As each of us took turns, it struck me how terribly futile the whole exercise was -- let's face it, we would probably never meet these picture perfect pals, and none of us cared to see the fabulous array of attractive people that populated one another's respective campuses.

If you've seen one bunch of Abercrombie and Fitch clad boys, you've seen them all. Building blended into building, dorm room into dorm room. With a kind of glassy-eyed feigned interest we looked, pointed and questioned, attempting to be inclusive but succeeding only in alienation.

Over breakfast, as we sat in anticipation of our meal, talk once more shifted to college life. For a while, the conversation seemed destined to fall into a desperate abyss, filled with yet more attempts to sum up classes, housing, friends and romance into a neatly bundled, easily digestible assimilated package.

Almost comically, shards of stories floated about the table, and intricate trees of association were constructed in a game of "top this" motivated by secret pangs of jealousy.

Friends of friends once removed -- this one from New York City with a passion for vintage clothing, that one engaged to be married, and yet another in the military stationed in God-knows-where -- spoken about with smiles and laughter meant solely for the insider.

I do not profess immunity to these pitfalls. I, too, proudly displayed pictures of a perfectly decorated dorm room, of a lush campus and formal dances. I too fell prey to telling the disconnected stories of one whose year long absence has amounted to what seems like a lifetime of new experiences.
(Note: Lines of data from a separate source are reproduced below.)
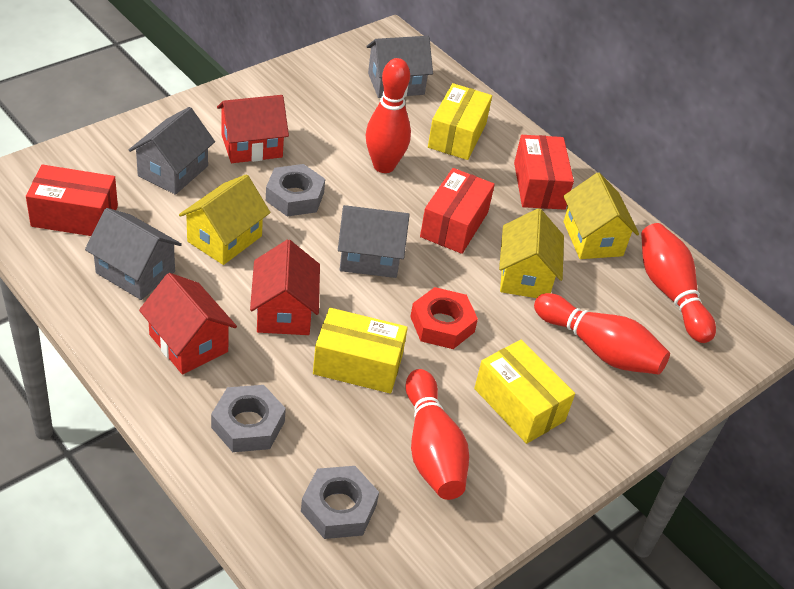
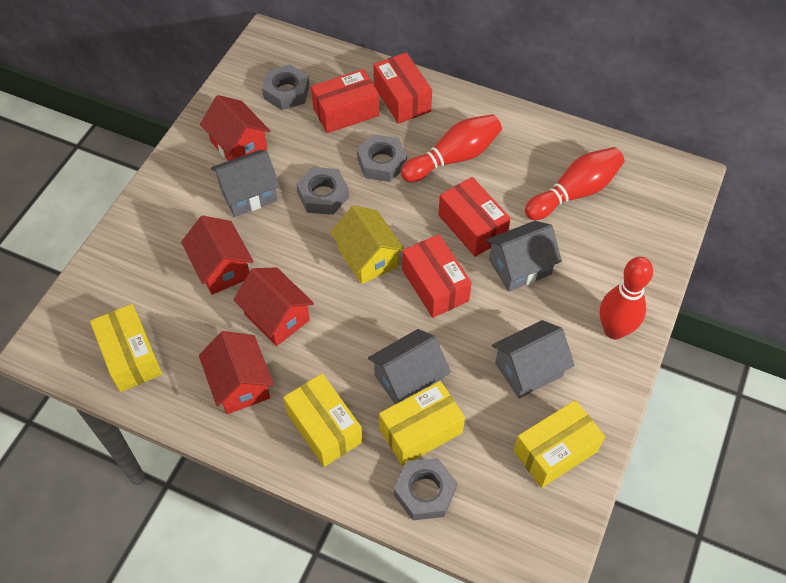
grey nut: [211,385,286,452] [266,164,325,217] [301,466,379,539] = 3 -> [262,64,310,110] [296,167,349,215] [357,134,407,182] [394,458,457,520] = 4
red bowling pin: [366,58,411,173] [405,369,469,500] [534,293,670,375] [641,223,716,343] = 4 -> [401,114,502,182] [525,147,624,220] [600,257,653,340] = 3
red box: [26,165,118,236] [420,168,495,254] [514,135,574,210] = 3 -> [311,69,379,133] [373,52,432,124] [402,234,472,318] [438,177,511,257] = 4
red house: [139,273,237,375] [217,95,289,163] [250,240,320,335] = 3 -> [181,216,254,295] [199,331,274,414] [200,95,270,161] [233,267,314,346] = 4
red nut: [410,287,478,349] = 1 -> none = 0
yellow box: [313,308,408,394] [428,83,492,160] [474,340,575,444] = 3 -> [90,304,162,392] [283,373,363,467] [379,381,465,466] [514,400,605,488] = 4
yellow house: [179,174,270,265] [499,208,564,298] [563,173,639,259] = 3 -> [330,205,404,284] = 1

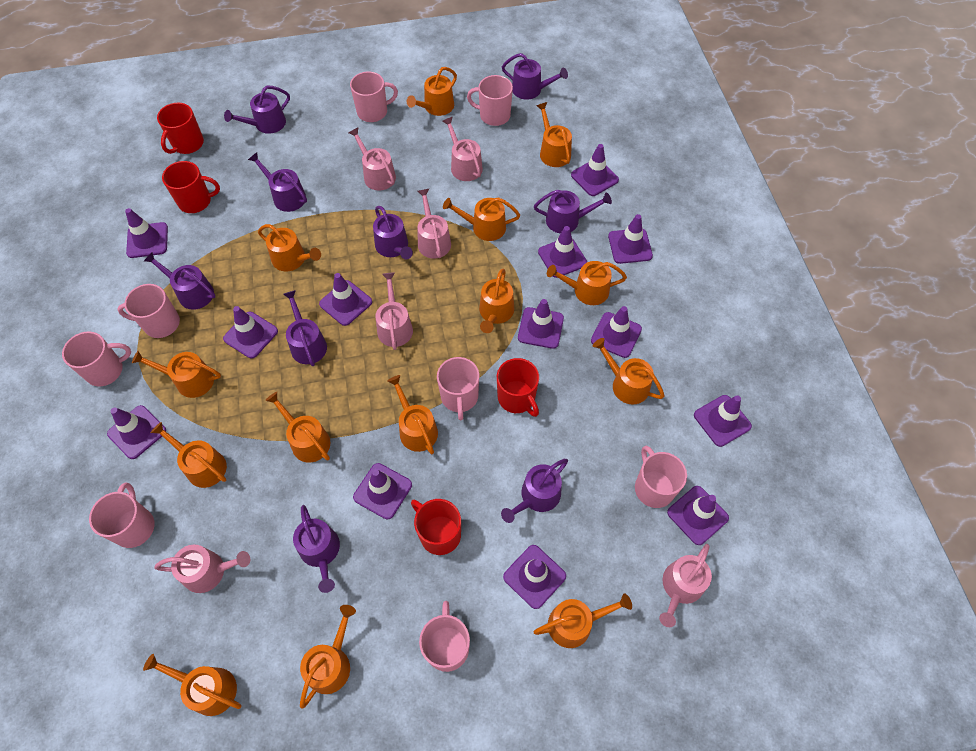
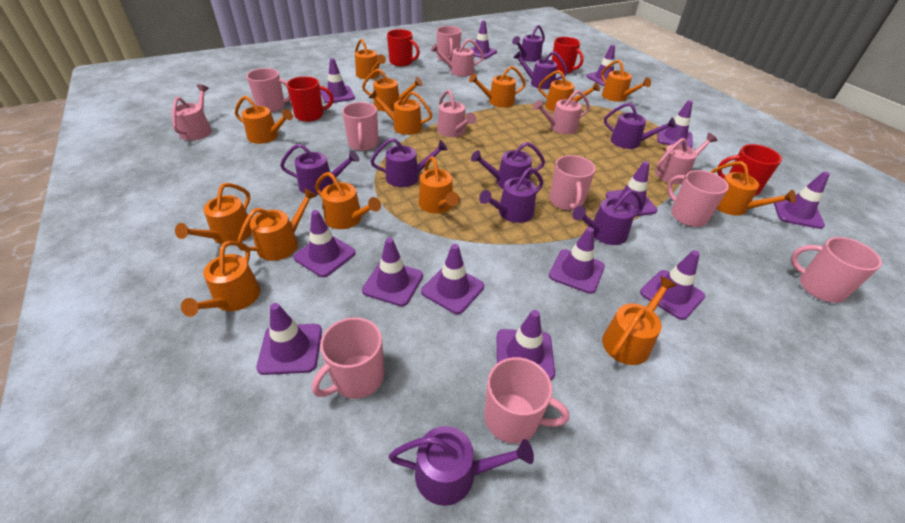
pink watering can: [154,545,250,593] [349,128,396,191] [375,273,413,350] [417,189,451,259] [442,117,483,181] [659,544,712,627] = 6 -> [171,84,212,141] [431,39,484,77] [437,90,476,137] [533,90,590,134] [655,133,717,184] = 5

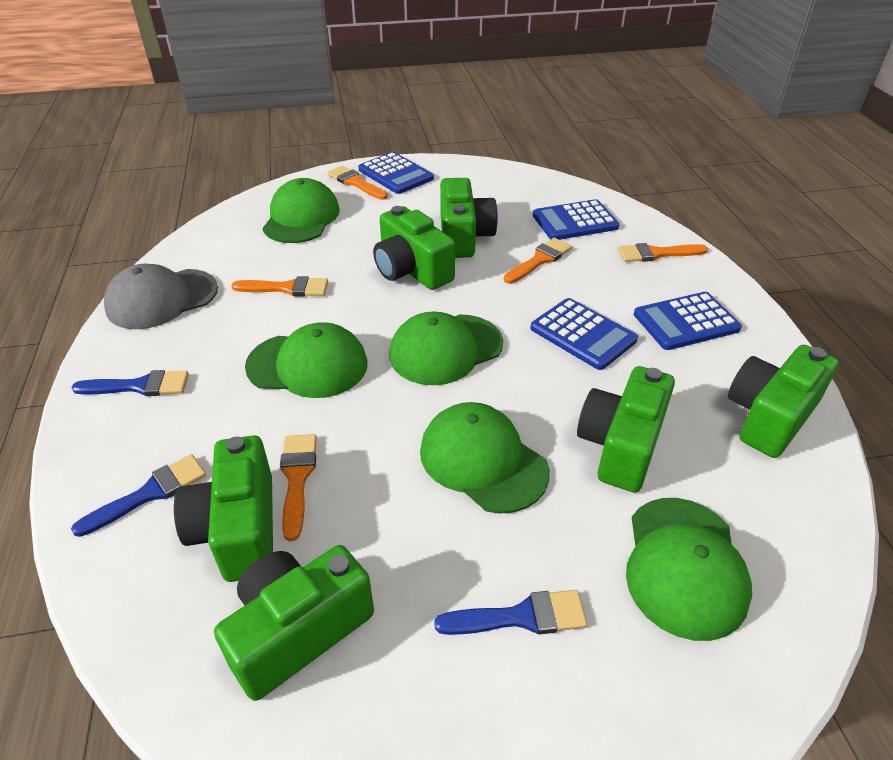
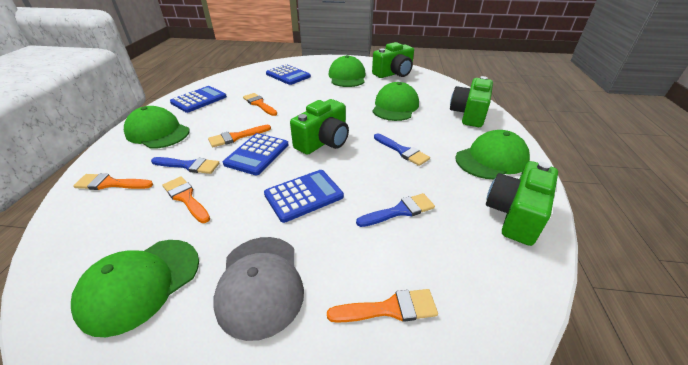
green camera: [174,435,273,582] [214,545,374,701] [373,206,455,290] [440,178,498,258] [577,366,675,493] [728,345,839,458] = 6 -> [290,99,349,155] [372,42,414,78] [450,76,493,127] [486,161,558,246] = 4

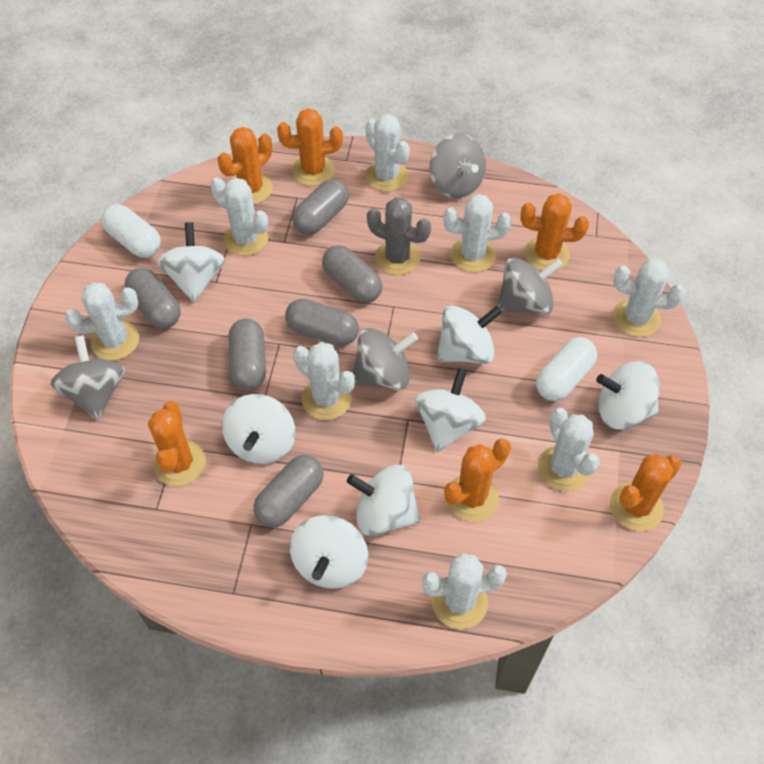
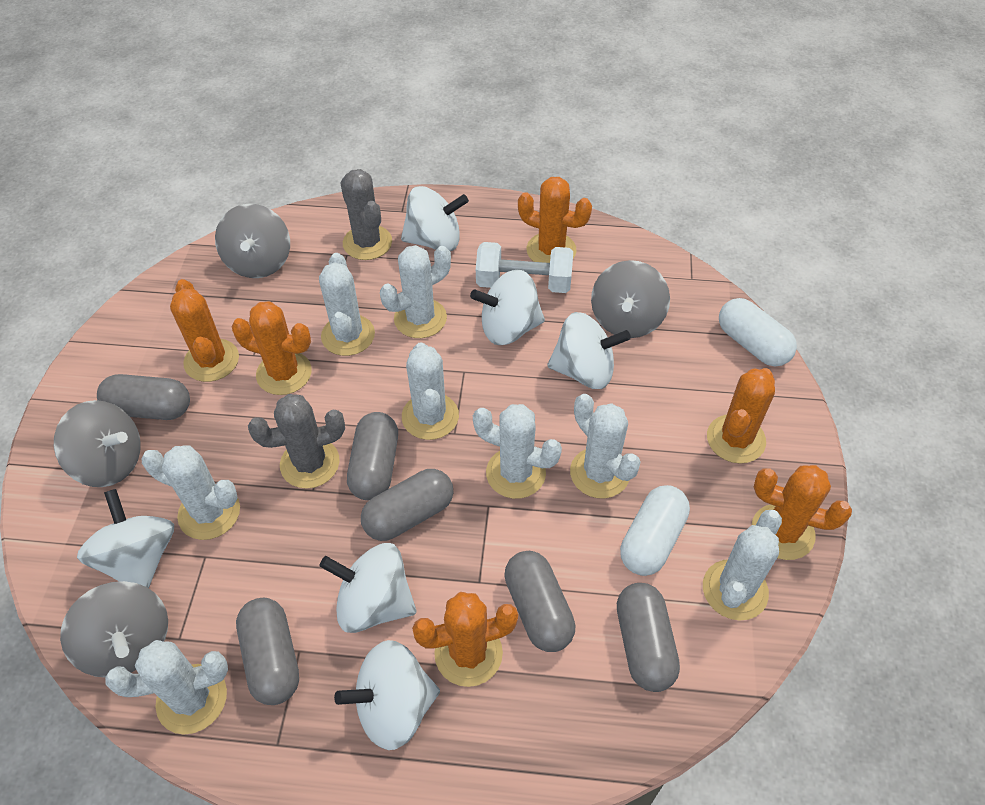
grey cactus: [367,197,431,275] = 1 -> [248,394,345,489] [340,169,392,260] = 2
white dumbbell: none = 0 -> [476,242,573,293] = 1
white spinning top: [157,222,225,302] [222,394,296,464] [290,515,368,589] [347,465,420,536] [415,368,486,452] [436,306,502,364] [596,361,660,429] = 7 -> [77,489,174,588] [320,543,416,633] [334,640,440,750] [401,186,469,251] [470,270,545,345] [547,312,631,389] = 6

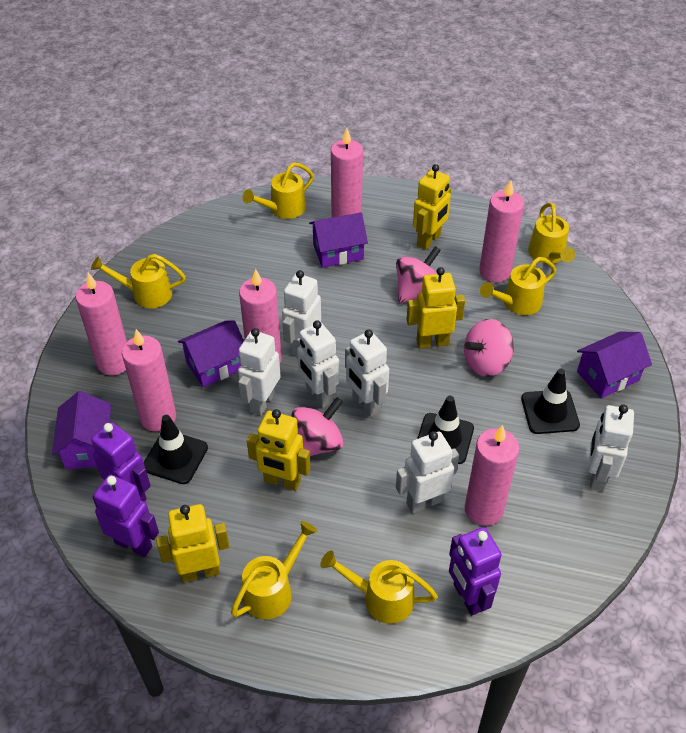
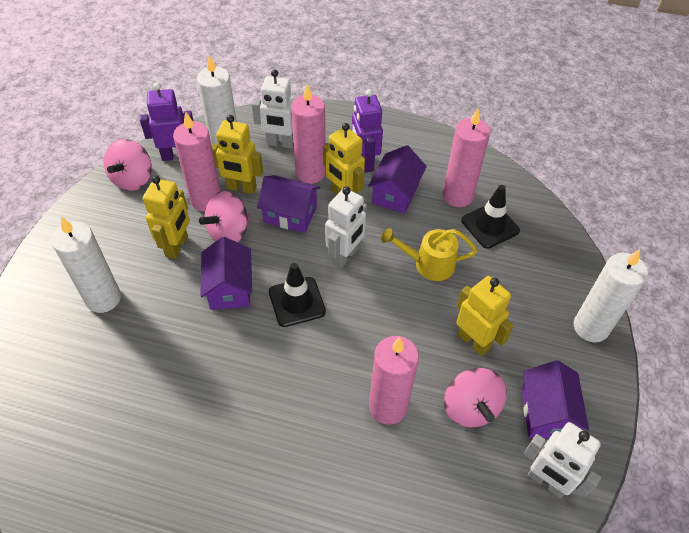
black traffic cone: [144,415,208,484] [417,396,474,464] [521,369,580,434] = 3 -> [269,263,326,327] [462,185,520,249] = 2
pink candle: [75,273,127,375] [122,329,176,432] [239,269,282,363] [331,128,363,218] [465,425,519,526] [479,180,524,282] = 6 -> [173,112,221,211] [291,84,326,184] [369,336,419,425] [443,109,490,207] = 4
purple robot: [91,422,151,501] [93,474,159,557] [449,527,502,616] = 3 -> [140,82,193,161] [352,89,383,173] = 2
white candle: none = 0 -> [52,216,121,313] [197,55,237,144] [574,249,648,342] = 3
white robot: [238,328,281,416] [282,270,321,356] [297,320,339,408] [345,329,389,417] [396,431,459,513] [588,404,634,492] = 6 -> [252,69,295,149] [325,186,367,269] [524,422,601,498] = 3
yellow watering can: [91,254,186,308] [231,521,317,619] [243,162,314,219] [320,550,438,624] [480,257,556,315] [528,202,575,263] = 6 -> [381,228,477,281] = 1

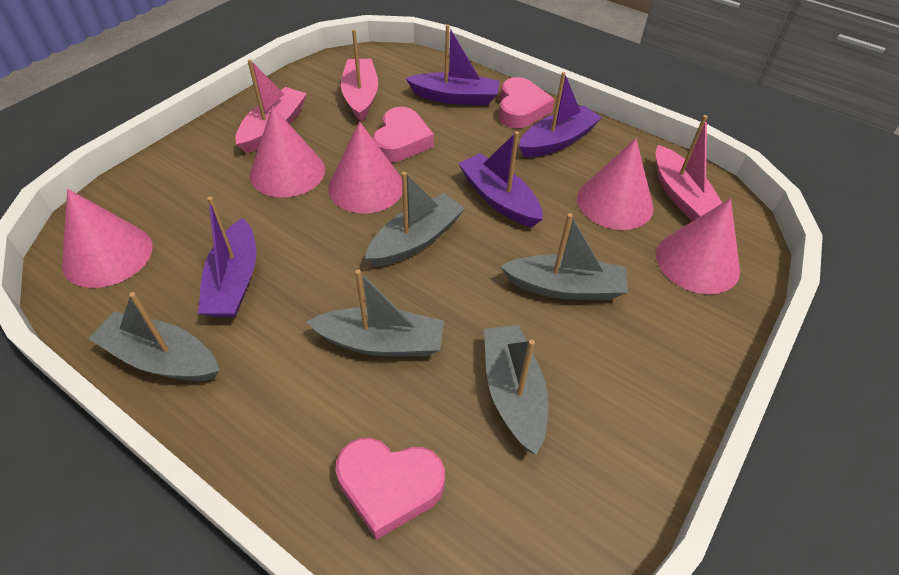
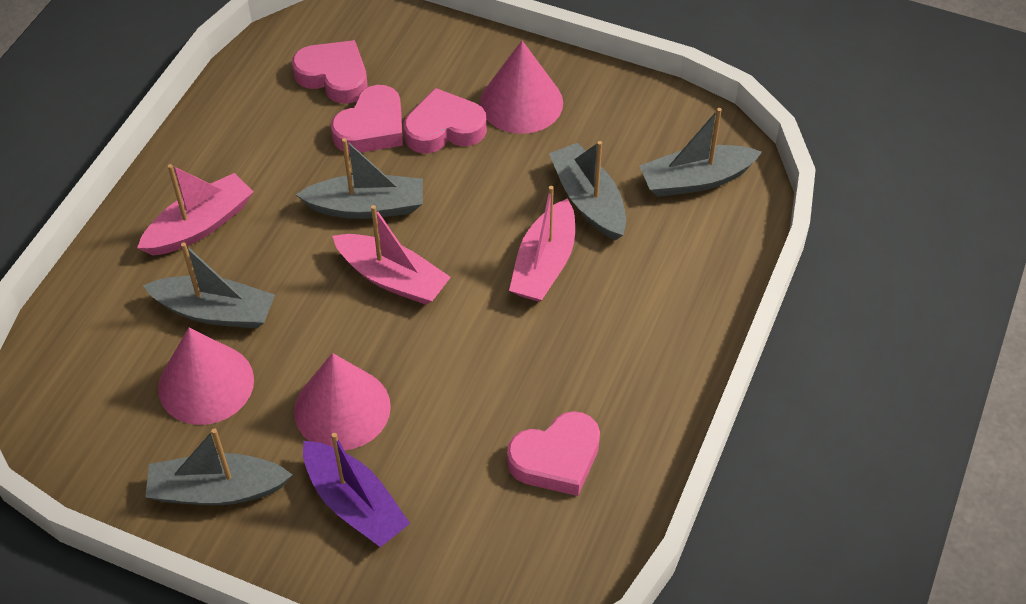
pink cone: [62,189,152,288] [250,106,325,197] [328,121,403,214] [577,138,654,230] [656,198,740,294] = 5 -> [158,328,254,425] [294,353,391,450] [480,41,563,134] = 3
pink heart: [335,438,445,540] [373,107,434,162] [499,77,554,128] = 3 -> [292,40,368,104] [331,85,403,153] [404,88,487,153] [507,411,600,496] = 4
purple boat: [198,196,256,317] [405,24,499,105] [458,131,543,227] [519,72,602,158] = 4 -> [303,433,410,547] = 1

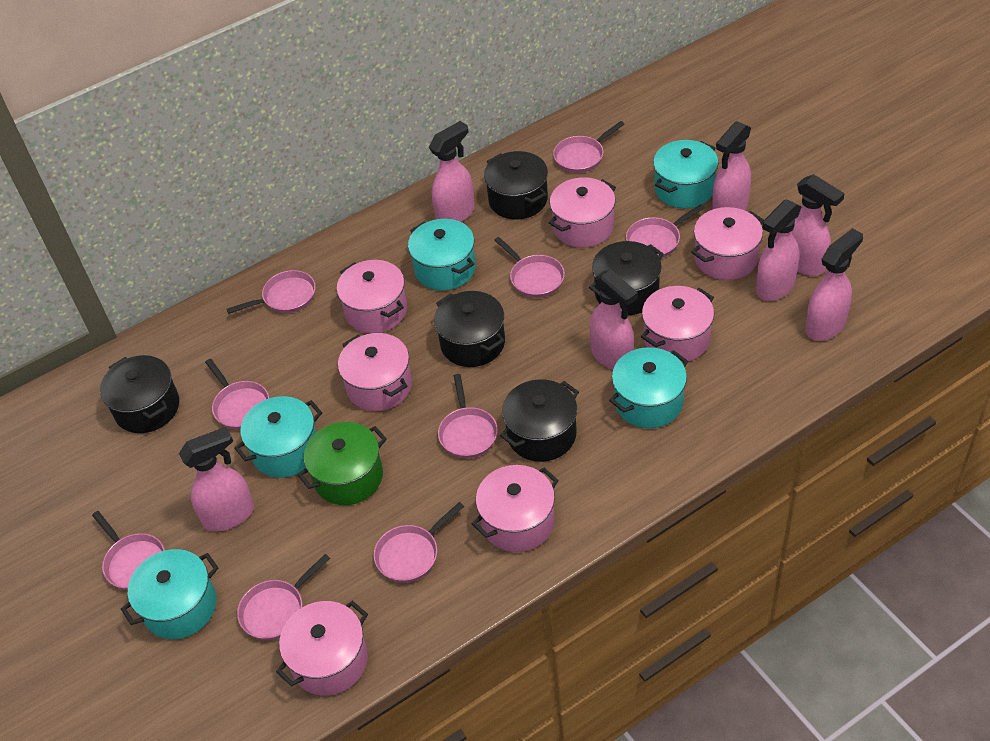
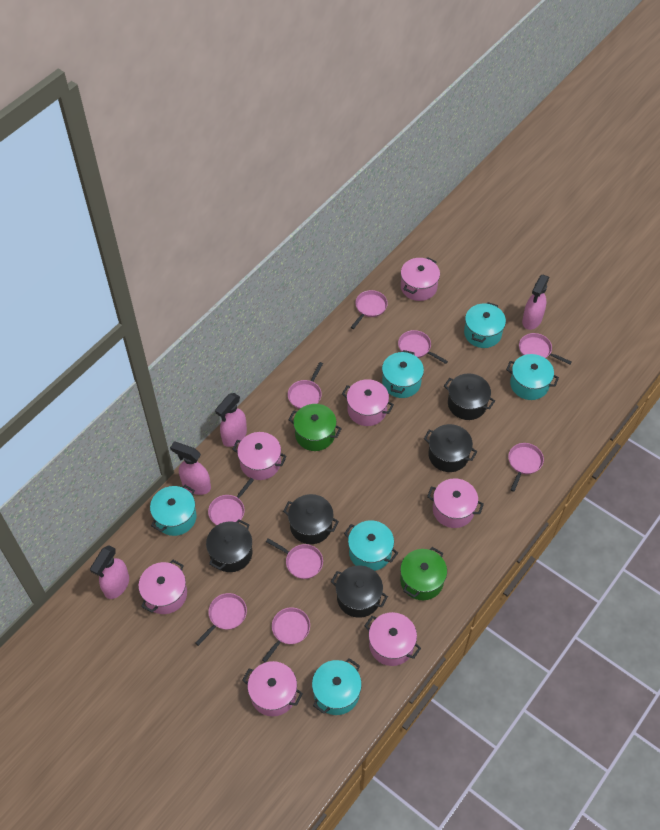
green pot: [298,422,387,505] = 1 -> [289,404,342,451] [400,547,447,600] = 2
pink spray bottle: [179,427,254,532] [429,121,475,222] [589,269,638,370] [712,121,751,210] [756,199,801,301] [791,174,845,276] [805,228,863,341] = 7 -> [90,545,129,599] [170,442,211,495] [215,393,247,447] [522,275,549,330] = 4
turquoise pot: [121,549,218,639] [234,396,322,478] [408,219,476,290] [609,347,688,428] [653,140,718,209] = 5 -> [150,485,197,536] [312,658,362,715] [344,520,398,571] [382,350,424,398] [464,302,506,348] [506,354,559,400] = 6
Perhaps my friends and I engage in this round-robin circus in desperation to recapture what I know we never will. And frankly, after overcoming the initial awkwardness, I think it is a positive development in our relationship.

I find our conversations focused on larger issues, provoked by minds enlightened with a year's higher learning and an eye opening glance at the world outside the suffocating cocoon of our provincial town.

When the final bite of eggs was eaten, and the last packet of jelly spread, I looked around the table and sensed a maturity, a worldliness that had not been there just eleven months ago. And at that moment it was ok -- in fact refreshing -- that our lives were no longer carbon copies of one another.